§ Required task:
Please copy the lines below without any changes, starting at the line containing "collection date as typed: 26 May 1953" and ending at the line containing "collector number: 1151", including both of those lines.

## begin Dataset records

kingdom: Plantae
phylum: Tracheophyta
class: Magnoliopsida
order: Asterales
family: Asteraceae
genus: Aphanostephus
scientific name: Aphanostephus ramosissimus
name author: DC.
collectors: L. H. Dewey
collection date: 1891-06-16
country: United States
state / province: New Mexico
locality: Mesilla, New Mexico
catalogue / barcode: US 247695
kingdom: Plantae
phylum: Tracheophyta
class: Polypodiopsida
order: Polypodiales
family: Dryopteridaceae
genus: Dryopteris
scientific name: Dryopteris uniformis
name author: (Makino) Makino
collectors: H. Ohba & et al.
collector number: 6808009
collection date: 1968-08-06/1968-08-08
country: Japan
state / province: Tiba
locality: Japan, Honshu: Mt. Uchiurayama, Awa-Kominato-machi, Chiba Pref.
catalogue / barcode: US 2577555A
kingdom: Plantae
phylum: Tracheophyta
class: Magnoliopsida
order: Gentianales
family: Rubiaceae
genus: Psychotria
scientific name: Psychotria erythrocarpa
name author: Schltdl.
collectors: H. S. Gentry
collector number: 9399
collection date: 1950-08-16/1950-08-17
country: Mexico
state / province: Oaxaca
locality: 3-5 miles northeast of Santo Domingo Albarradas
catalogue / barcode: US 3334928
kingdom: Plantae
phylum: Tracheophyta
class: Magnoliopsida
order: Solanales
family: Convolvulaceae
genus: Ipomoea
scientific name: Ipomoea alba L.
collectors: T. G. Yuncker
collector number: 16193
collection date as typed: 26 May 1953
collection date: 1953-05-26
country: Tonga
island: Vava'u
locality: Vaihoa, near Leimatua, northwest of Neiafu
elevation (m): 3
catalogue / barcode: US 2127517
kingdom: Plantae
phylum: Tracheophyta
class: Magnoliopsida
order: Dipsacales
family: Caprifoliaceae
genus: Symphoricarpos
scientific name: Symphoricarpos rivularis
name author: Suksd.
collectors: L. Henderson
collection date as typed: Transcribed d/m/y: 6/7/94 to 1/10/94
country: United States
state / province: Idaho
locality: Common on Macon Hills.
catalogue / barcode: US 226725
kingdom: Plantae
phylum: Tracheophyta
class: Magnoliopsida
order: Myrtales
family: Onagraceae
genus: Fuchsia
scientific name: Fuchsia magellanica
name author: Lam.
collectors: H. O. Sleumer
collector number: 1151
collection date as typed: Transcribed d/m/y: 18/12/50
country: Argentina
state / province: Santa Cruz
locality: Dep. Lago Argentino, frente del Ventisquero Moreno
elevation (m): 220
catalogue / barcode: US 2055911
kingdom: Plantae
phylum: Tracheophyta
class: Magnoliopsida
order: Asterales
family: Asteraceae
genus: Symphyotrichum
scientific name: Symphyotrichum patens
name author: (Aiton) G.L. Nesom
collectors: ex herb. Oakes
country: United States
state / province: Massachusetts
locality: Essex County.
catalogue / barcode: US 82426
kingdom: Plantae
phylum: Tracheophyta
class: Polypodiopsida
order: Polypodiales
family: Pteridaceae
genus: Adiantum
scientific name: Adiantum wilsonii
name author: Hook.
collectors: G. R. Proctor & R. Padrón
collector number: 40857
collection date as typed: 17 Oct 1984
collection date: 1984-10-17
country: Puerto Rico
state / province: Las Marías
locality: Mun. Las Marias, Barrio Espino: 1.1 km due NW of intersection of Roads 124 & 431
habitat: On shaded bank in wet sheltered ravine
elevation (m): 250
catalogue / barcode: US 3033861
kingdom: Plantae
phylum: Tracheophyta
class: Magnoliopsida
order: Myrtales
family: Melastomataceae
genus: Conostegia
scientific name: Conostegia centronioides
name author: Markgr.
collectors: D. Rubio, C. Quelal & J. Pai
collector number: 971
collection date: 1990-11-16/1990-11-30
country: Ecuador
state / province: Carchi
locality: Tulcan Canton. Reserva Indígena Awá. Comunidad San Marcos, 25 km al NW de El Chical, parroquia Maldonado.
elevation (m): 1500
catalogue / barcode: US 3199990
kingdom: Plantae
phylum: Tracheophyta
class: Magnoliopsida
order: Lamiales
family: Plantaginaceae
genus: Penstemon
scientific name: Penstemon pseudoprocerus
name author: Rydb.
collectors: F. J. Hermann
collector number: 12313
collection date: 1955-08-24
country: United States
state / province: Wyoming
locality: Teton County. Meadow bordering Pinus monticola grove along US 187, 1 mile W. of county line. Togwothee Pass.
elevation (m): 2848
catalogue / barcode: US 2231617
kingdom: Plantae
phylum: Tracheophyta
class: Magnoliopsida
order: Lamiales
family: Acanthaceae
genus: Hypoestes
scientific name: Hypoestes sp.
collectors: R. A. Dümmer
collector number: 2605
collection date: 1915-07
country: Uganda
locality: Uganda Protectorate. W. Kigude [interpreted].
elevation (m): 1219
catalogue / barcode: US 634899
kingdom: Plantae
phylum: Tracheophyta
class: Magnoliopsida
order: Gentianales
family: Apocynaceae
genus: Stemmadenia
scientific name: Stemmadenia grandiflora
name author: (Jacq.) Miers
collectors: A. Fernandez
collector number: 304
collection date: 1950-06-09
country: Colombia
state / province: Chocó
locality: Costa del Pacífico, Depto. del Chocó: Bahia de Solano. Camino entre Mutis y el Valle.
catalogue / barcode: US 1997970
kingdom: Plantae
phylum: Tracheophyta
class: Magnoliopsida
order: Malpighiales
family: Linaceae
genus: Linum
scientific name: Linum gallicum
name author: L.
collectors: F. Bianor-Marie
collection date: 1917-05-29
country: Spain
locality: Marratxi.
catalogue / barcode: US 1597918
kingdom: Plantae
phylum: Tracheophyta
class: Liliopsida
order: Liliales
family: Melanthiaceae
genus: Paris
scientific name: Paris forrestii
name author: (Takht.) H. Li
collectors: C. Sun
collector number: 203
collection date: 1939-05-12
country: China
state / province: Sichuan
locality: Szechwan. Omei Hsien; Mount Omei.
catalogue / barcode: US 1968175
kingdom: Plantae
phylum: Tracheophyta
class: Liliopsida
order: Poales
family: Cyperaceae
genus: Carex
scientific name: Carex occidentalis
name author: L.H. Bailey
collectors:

## end Dataset records

§ Answer to the problem:
collection date as typed: 26 May 1953
collection date: 1953-05-26
country: Tonga
island: Vava'u
locality: Vaihoa, near Leimatua, northwest of Neiafu
elevation (m): 3
catalogue / barcode: US 2127517
kingdom: Plantae
phylum: Tracheophyta
class: Magnoliopsida
order: Dipsacales
family: Caprifoliaceae
genus: Symphoricarpos
scientific name: Symphoricarpos rivularis
name author: Suksd.
collectors: L. Henderson
collection date as typed: Transcribed d/m/y: 6/7/94 to 1/10/94
country: United States
state / province: Idaho
locality: Common on Macon Hills.
catalogue / barcode: US 226725
kingdom: Plantae
phylum: Tracheophyta
class: Magnoliopsida
order: Myrtales
family: Onagraceae
genus: Fuchsia
scientific name: Fuchsia magellanica
name author: Lam.
collectors: H. O. Sleumer
collector number: 1151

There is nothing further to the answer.